I had some old patch draft lying around. I submitted it in
https://issues.apache.org/bugzilla/show_bug.cgi?id=52448

See that issue for details.

I started to look at it, but noticed a problem when trying to apply my naive implementation to resources as well: as long as I stick to loadClass, I do now, that we are synchronized. So there's no additional locking overhead. When switching to caching for resources things get much more complicated, because this simple assumption is no longer true. I saw you e.g. added a volatile to one member of ResourceEntry because the WebappCL uses double checked locking in one place etc.

So I would prefer to fix the loadClass() case first using a simple pattern.
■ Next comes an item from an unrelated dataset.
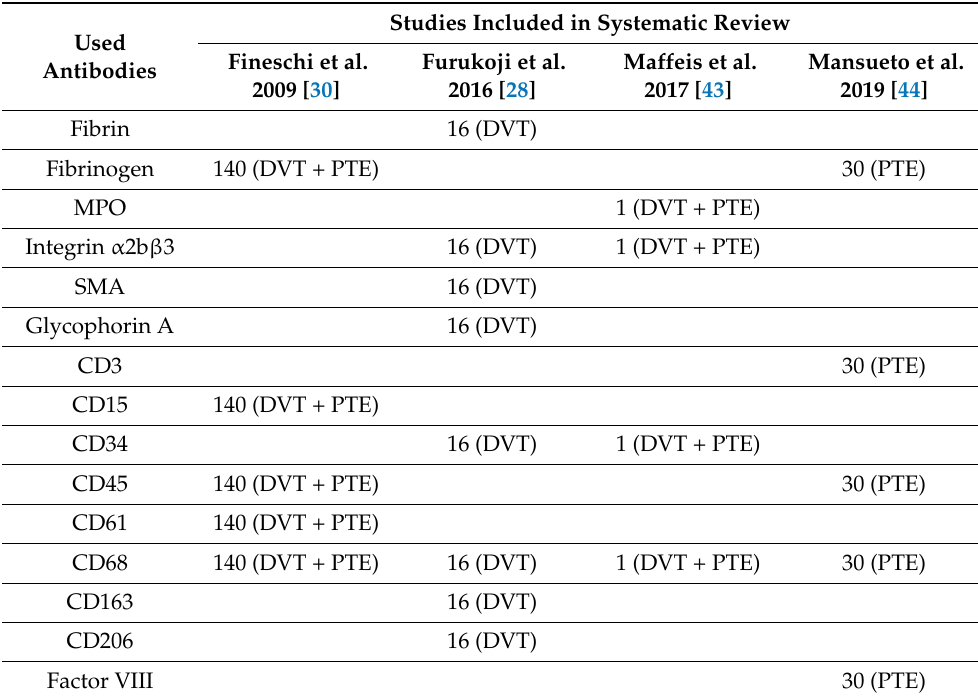
Table 1. Summary of antibodies used in the studies considered and type and number of samples. Studies Included in Systematic Review Used Fineschi et Antibodies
Concerning the cache of classes that you are proposing: consider the
following scenario:
(1) WebappClassLoader is asked to load a class. It does not find it
and then finds it in the parent classloader.
(2) It is asked for this class again.

During (2) should it look into its own resources first? If during the
time between (1) and (2) one puts a class file into WEB-INF/classes
should that class file be used?

I think that during (2) call it must ignore the class in
WEB-INF/classes and still use the class from parent classloader. That
is for consistency with previous result.

That would be the behaviour of the implementation I have in mind.

I think that instead of caching the class instance itself it would be
safe to cache the fact that the class was loaded from the parent
classloader. It separates responsibilities and solves the issue with
dynamic classloading. The difference is small though.
Actually WebappClassLoader#notFoundResources already serves similar purpose.

Correct in theory. When I tried to implement this, I noticed that we do use very different methods to actually retrieve the classes from the CLs:

- findClass() for super
- loadClass() for system
- Class.forName() for parent

Especially for super it would be not clear to me, what the right method for loading the class in the cached case would be: loadClass() or findLoadedClass() or Class.forName()? Simply using findClass() again doesn't seem to be the right thing to make the caching work. The more I look into it, the more I come back to my initial and simple idea.

Regarding class instances caching I see two concerns:
a) Garbage-collecting unused classes.
b) Hot-swapping classes during debugging.

Regarding a) that is not a concern if parent classloader already has
cache of those classes. Caching just names is safer, does not prevent
gc of the classes and the names take less memory (and no PermGen
memory).

I'll make some experiment to find out, how much memory overhead it would actually mean.

Regarding b) I suspect that hot-swapping changes bytecode but does not
change the Class instance. Documentation is at [1], but I do not have
much experience with this feature.

[1] 
http://docs.oracle.com/javase/1.4.2/docs/guide/jpda/enhancements.html#hotswap

I read the docs and I agree: it seems they swap the actual bytes inside the classes. It should be transparent to the class loaders.

Regarding "try loading from system loader" call:
Isn't that call fast? In JRE 6 there are some indexes (lib/classlist,
lib/meta-index) that should help system classloader to reject requests
for classes that it cannot load.

It was not the primary bottleneck, but ever now and then even system.loadClass() showed up int the thread dumps. Unfortunately I don't have them at hand any longer, so can't inspect, where exactly the code was captured.

While we are talking about classloaders - there is one more patch in Bugzilla,
https://issues.apache.org/bugzilla/show_bug.cgi?id=48903#c6
that tries to use some jdk7 feature to improve classloader locking.
I do not plan to look at it in near future, as I do not see much
benefit from jdk7 yet.
Just reminding.

I had a look. Again, I wanted to get something done for the original issue first, but thanks for the hint!